Política

Pagamento do abono a professores gera impasse

Ronaldo Schiavone
| Tempo de leitura: 2 min

A Prefeitura Municipal de Bauru oficializou ontem o pagamento do abono de R$ 2.631,26 para 343 professores e diretores do ensino fundamental. A cerimônia de entrega dos cheques, realizada no Teatro Municipal, deixou de fora os cerca de 100 servidores de apoio que teriam direito a receber aproximadamente R$ 1.100,00 graças a uma emenda aprovada pelo Poder Legislativo.

O projeto de lei original previa a destinação das sobras de recurso do Fundo Nacional de Manutenção e Desenvolvimento do Ensino e Valorização do Magistério (Fundef) apenas para os professores e diretores da educação fundamental, que inclui de 1ª a 8ª séries.

A maioria dos vereadores entendeu, no entanto, que a legislação do Fundef também permitiria a concessão do benefício aos demais servidores. Dessa forma, os parlamentares aprovaram uma emenda reservando 10% da sobra de verbas do fundo para o pagamento de merendeiras, secretárias e outros funcionários.

O prefeito Nilson Costa (sem partido), que sancionou a lei sem vetar nenhum item, afirma que os servidores de apoio serão contemplados apenas quando houver um sinal verde por parte do setor jurídico da administração municipal. “Do contrário, amanhã serei chamado pela Justiça a devolver esses valores com juros e correção monetária”, argumenta.

Nilson diz que não vetou a emenda porque a manobra também inviabilizaria o pagamento do abono para os professores e diretores. “Eu seria obrigado a prejudicar todo o universo de profissionais do ensino fundamental”, justifica.

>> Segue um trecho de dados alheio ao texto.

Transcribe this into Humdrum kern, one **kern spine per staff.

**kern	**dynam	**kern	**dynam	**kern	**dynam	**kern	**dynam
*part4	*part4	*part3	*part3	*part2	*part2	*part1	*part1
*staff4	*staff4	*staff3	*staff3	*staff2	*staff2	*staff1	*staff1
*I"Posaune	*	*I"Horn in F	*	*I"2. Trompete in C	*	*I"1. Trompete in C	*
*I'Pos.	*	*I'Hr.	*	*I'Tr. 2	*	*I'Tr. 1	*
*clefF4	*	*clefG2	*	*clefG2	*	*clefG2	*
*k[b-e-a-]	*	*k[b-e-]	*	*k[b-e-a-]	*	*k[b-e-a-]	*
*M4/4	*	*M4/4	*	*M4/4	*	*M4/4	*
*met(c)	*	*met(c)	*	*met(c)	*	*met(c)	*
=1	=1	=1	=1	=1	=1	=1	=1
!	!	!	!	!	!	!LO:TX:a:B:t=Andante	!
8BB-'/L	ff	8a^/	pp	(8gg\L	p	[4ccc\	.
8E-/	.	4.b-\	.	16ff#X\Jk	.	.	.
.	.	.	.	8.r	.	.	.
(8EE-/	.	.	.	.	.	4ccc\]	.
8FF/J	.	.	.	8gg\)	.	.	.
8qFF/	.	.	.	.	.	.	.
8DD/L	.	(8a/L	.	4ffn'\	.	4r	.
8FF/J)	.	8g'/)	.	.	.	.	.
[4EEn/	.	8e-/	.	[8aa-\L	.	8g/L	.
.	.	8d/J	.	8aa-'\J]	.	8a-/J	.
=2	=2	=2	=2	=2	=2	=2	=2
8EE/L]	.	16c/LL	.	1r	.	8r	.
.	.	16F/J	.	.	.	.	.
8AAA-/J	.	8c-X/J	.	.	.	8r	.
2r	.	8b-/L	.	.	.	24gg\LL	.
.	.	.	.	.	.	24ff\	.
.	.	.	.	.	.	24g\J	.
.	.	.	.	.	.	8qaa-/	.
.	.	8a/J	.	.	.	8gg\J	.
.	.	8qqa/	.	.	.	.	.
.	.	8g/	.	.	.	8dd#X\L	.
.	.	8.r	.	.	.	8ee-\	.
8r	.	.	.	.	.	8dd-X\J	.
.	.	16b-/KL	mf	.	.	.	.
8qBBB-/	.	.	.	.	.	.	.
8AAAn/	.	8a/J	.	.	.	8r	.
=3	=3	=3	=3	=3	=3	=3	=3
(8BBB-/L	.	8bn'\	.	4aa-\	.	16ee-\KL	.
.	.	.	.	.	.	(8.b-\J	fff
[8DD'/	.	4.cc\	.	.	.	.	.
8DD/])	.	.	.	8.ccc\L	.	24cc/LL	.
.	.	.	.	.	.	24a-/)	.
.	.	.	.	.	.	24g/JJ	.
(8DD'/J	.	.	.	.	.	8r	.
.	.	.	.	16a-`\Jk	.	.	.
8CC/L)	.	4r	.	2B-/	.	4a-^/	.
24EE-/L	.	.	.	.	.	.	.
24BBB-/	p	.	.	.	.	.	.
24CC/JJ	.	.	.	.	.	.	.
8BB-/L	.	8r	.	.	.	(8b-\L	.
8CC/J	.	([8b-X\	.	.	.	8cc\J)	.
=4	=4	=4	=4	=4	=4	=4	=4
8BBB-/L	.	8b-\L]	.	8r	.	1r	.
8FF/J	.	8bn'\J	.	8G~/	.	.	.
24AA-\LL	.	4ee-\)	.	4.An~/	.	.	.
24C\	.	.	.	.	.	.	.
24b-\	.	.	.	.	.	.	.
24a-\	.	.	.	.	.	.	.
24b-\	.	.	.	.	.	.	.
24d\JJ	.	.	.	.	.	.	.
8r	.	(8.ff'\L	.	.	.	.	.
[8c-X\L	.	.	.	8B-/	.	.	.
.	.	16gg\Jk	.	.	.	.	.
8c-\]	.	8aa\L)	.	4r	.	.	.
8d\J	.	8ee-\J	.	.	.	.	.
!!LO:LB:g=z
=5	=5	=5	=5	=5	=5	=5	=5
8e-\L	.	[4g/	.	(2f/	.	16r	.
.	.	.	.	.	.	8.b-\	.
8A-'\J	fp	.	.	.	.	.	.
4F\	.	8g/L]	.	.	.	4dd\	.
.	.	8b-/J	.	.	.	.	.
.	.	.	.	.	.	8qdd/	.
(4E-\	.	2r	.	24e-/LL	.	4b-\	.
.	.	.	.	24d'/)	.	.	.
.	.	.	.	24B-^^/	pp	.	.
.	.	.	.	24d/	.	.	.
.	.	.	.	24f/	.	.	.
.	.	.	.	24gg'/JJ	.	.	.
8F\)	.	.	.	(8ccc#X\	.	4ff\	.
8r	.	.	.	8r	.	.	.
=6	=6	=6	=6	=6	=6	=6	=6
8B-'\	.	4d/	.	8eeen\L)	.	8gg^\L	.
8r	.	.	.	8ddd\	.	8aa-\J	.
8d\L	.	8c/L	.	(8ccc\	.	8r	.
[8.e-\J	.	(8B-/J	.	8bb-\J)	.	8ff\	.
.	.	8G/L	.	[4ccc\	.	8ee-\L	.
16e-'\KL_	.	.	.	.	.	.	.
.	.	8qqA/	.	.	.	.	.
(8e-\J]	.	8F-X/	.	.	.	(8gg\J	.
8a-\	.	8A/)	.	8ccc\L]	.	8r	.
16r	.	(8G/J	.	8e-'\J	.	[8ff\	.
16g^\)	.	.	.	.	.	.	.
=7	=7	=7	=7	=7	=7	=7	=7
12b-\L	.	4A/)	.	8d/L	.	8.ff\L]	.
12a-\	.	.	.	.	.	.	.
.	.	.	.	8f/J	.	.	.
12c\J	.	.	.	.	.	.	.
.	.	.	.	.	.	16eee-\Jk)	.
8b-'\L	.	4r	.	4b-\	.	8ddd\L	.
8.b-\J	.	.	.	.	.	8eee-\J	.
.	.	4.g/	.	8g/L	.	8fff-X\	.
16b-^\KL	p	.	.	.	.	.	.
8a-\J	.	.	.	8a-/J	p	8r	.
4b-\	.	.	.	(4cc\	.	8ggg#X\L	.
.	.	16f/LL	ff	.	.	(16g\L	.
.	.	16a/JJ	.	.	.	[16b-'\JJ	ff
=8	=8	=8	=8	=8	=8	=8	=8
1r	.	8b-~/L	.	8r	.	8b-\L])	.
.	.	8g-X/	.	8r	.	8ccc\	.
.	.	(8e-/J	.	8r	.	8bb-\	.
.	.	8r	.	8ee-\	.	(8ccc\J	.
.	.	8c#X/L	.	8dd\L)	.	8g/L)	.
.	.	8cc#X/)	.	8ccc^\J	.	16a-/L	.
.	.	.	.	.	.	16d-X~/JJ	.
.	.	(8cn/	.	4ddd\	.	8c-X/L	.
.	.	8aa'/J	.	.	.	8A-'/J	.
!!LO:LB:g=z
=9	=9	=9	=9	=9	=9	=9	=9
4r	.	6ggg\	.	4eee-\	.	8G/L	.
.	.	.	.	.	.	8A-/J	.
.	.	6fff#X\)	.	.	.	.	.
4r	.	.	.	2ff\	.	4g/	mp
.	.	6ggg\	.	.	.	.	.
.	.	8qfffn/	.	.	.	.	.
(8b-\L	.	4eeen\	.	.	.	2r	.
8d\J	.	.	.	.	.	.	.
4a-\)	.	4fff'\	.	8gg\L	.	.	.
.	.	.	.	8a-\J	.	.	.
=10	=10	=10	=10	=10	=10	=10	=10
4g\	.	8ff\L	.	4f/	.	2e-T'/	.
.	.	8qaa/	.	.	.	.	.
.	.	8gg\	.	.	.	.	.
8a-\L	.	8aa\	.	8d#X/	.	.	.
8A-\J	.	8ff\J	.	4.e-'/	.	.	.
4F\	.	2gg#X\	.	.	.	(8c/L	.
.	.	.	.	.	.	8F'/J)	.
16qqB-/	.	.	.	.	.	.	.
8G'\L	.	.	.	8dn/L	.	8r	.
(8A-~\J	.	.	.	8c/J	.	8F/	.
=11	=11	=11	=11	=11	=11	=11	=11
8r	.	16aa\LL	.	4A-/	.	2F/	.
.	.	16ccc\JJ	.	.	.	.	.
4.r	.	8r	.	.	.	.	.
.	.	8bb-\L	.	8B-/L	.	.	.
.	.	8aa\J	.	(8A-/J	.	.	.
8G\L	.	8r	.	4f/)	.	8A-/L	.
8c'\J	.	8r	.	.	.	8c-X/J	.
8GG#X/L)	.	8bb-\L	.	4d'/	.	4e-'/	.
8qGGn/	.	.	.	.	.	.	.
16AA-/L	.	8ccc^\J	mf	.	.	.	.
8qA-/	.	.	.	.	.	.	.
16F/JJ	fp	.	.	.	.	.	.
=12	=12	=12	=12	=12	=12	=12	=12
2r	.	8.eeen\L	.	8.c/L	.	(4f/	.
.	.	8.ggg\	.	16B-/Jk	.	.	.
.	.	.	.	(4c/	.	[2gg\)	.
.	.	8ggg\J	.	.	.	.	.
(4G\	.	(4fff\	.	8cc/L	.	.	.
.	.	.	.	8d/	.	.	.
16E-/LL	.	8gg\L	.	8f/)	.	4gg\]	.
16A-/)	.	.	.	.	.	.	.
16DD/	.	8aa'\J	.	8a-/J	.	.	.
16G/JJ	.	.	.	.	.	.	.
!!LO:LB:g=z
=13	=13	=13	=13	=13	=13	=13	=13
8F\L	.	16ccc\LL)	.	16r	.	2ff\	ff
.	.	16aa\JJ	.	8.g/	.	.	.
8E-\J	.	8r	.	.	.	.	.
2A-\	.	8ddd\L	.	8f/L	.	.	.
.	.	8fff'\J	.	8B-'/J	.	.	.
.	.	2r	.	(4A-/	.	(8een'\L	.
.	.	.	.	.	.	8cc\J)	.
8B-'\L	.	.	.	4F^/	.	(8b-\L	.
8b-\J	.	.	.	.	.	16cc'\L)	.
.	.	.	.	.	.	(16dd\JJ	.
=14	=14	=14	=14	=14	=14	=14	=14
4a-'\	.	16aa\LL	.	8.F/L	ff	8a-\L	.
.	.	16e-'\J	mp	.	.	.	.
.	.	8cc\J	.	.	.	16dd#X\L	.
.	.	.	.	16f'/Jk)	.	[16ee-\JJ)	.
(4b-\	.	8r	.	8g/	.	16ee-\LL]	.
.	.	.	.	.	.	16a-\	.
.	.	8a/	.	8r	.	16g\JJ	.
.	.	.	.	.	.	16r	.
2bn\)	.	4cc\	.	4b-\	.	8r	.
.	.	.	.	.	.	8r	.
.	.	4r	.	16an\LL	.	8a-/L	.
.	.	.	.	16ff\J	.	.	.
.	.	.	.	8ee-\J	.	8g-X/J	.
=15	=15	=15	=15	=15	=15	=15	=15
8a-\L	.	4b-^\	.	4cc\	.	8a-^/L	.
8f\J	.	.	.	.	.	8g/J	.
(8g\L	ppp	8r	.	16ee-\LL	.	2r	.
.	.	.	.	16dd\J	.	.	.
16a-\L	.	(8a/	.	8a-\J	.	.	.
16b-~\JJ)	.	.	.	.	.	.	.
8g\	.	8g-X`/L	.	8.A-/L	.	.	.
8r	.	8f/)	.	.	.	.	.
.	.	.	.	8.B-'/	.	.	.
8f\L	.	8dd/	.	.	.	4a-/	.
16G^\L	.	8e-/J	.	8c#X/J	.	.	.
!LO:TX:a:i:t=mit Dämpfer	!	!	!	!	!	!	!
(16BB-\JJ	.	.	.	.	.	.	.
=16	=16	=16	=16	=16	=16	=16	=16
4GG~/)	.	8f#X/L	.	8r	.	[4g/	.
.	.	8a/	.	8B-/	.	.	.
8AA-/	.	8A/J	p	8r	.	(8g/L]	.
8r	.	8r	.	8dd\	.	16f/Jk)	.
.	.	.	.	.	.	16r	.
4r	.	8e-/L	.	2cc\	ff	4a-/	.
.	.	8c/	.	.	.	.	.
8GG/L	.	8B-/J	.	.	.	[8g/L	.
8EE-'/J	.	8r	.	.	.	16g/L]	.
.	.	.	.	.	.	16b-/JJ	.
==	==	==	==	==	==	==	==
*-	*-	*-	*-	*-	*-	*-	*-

A prefeitura tem até o final do mês para utilizar a sobra de recursos. Os valores que não forem gastos terão que ser devolvidos, obrigatoriamente, para a União.

Ele garante estar incomodado com a situação. “O nosso desejo seria que todos os funcionários fossem beneficiados, mas somos escravos da lei”, diz.

Um grupo de servidores de apoio chegou a anunciar que faria um protesto no Teatro Municipal contra a falta do pagamento do abono, mas nenhuma manifestação foi registrada durante a cerimônia de entrega dos cheques.

Para o vereador João Parreira (PSDB), um dos principais articuladores da aprovação da emenda, não há motivos para adiar o pagamento do abono aos demais funcionários. “Acho que o prefeito está fazendo jogo de cena. A partir do momento em que a lei foi sancionada, falta apenas vontade política”, comenta.

A diretora do Sindicato dos Servidores Públicos Municipais (Sinserm), Idelma Corral, afirma que a entidade considera a concessão do abono para os servidores de apoio ilegal. “A lei cita apenas os professores e diretores. Tentamos esclarecer aos vereadores que a finalidade da emenda iria contra as regras do Fundef, mas não fomos ouvidos”, destaca.